[Tasks for this exercise]
**A.** According to the passage on RNA sequencing, what does the term “environmental variation” refer to?
**B.** In the passage on RNA sequencing, rewrite the paragraph that begins “RNA sequencing (RNA-seq)” used herein refers to as a bulleted list that keeps its main facts.

The “read number” may be influenced by a technical factor or an environmental factor.

The term “technical variation (TV)” or “technical factor” used herein refers to a factor that may occur during an experimental process, such as noise or bias due to RNA extraction, library production process, or the like.

The term “environmental variation (EV)” or “environmental factor” used herein refers to an external factor that is not inherited, such as sleep, nutrition, hydration, and other stresses.

The environmental variation may include mitochondrial transcription. The mitochondrial transcription may include a hyper-mitochondrial transcription in which mitochondrial transcription proceeds excessively.

In an embodiment, the method may further include an operation of providing RNA sequencing data.

“RNA sequencing (RNA-seq)” used herein refers to a process of deciphering the base sequence of the entire RNA expressed by analyzing a transcript by using NGS. The RNA-seq may measure a quantitative change in gene expression through a function of a gene, a mechanism of expression regulation, alternative splicing, and comparison between particular samples. The RNA-seq may be used for measurement of not only sequence information and expression levels, maintenance of directionality (sense or antisense), accurate analysis of 3’-untranslated region (UTR), accurate prediction of a genetic structure, discovery of a new gene, and discovery of a fusion gene, with respect to all types of RNA such as mRNA, long noncoding RNA (lncRNA), microRNA (miRNA), short interfering RNA (siRNA), and piwi-interacting RNA (piRNA).

The RNA-seq data may be obtained from a public database, a biological sample, or the like, but is not limited thereto.

As used herein, the “biological sample” may be one or more selected from the group consisting of a tissue, a cell, blood, serum, plasma, saliva, cerebrospinal fluid, and feces and urine, but is not limited thereto. A tissue obtained from a region in which a disease occurs or is predicted to occur may be used.

As used herein, the term “next-generation sequencing (NGS)” refers to a high-speed analysis method of the base sequence of the genome and is characterized by processing a large number of DNA fragments in parallel unlike existing base sequence analysis methods. Tens of millions of DNA fragments may be sequenced at a time. An NGS platform includes single molecule real-time sequencing, pyrosequencing, Sanger sequencing, and the like. To perform NGS, a sequencing library needs to be produced, and the sequencing library may be produced in various methods. The sequencing library may generally be divided into a method of using a glass slide or a method of using metal beads, according to a method of immobilizing DNA that is intended to be sequenced. Subsequently, DNA fragments, which ligate an oligomer attached to a support, and a complementary adaptor, are hybridized. Subsequently, PCR reaction is performed by using the oligomer attached to the support as a primer.

[Data extract]
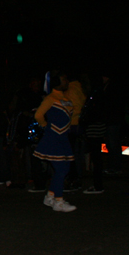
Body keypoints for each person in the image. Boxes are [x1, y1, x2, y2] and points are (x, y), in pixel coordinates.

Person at [33, 71, 77, 212]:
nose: (66, 81)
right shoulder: (51, 98)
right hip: (54, 138)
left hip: (63, 137)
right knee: (61, 169)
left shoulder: (65, 98)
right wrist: (47, 126)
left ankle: (51, 196)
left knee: (64, 169)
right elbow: (38, 115)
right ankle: (58, 201)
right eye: (64, 79)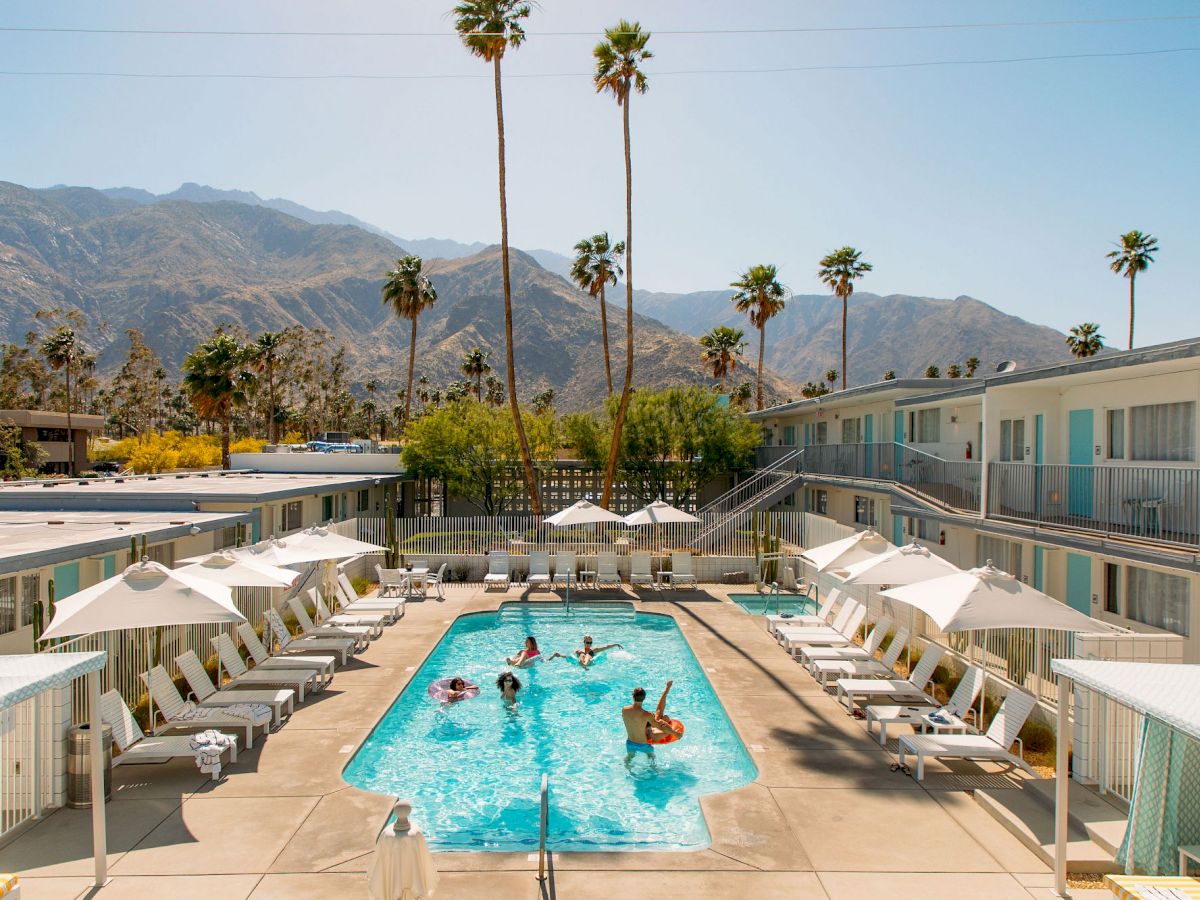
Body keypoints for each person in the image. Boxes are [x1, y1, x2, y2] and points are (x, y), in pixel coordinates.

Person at [622, 681, 681, 755]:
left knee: (629, 760)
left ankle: (667, 689)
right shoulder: (647, 715)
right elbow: (660, 726)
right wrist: (676, 733)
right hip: (644, 745)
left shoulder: (624, 710)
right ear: (644, 698)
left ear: (633, 697)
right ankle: (667, 690)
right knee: (652, 761)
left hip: (630, 744)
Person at [548, 635, 623, 669]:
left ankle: (584, 665)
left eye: (590, 643)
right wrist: (560, 655)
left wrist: (615, 644)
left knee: (588, 654)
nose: (589, 644)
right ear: (584, 642)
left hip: (590, 662)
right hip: (581, 660)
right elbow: (569, 656)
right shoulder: (579, 650)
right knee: (581, 653)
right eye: (587, 643)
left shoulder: (593, 650)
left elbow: (605, 647)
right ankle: (583, 664)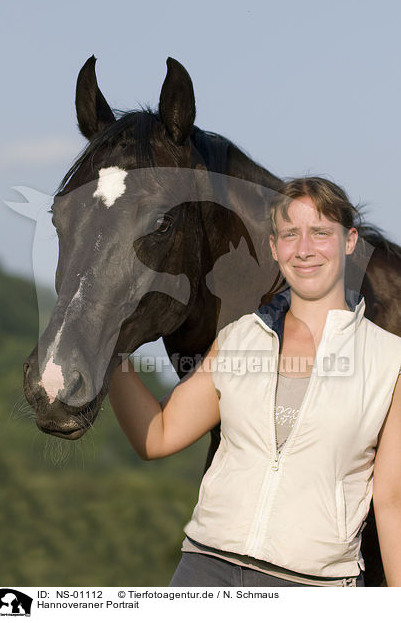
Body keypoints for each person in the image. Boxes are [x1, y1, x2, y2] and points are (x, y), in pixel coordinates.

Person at [109, 176, 401, 587]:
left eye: (320, 233)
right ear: (273, 247)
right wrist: (109, 354)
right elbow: (156, 436)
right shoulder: (238, 339)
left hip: (313, 587)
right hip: (204, 571)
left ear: (350, 241)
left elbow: (391, 504)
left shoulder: (391, 360)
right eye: (289, 234)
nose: (304, 249)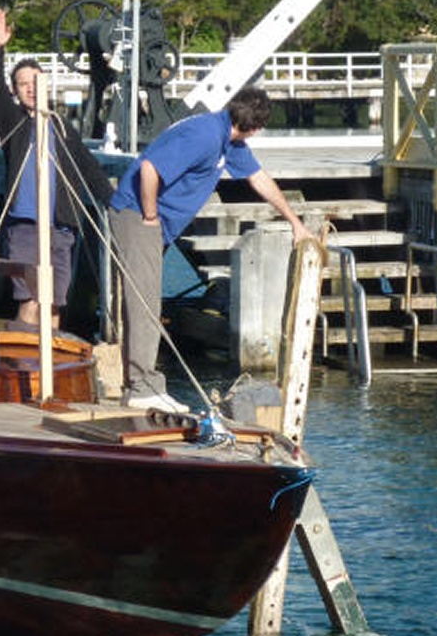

[Answer list]
**A.** It refers to an external factor that is not inherited, such as sleep, nutrition, hydration, and other stresses.

**B.**
- RNA-seq uses NGS to analyze transcripts and decipher the base sequence of all expressed RNA.
- It can measure quantitative changes in gene expression through:
  - gene function
  - expression-regulation mechanisms
  - alternative splicing
  - comparison between particular samples
- It applies to all types of RNA, including mRNA, lncRNA, miRNA, siRNA, and piRNA.
- For these RNA types, it can be used for:
  - measuring sequence information and expression levels
  - maintaining directionality (sense or antisense)
  - accurately analyzing the 3’-UTR
  - accurately predicting genetic structure
  - discovering new genes and fusion genes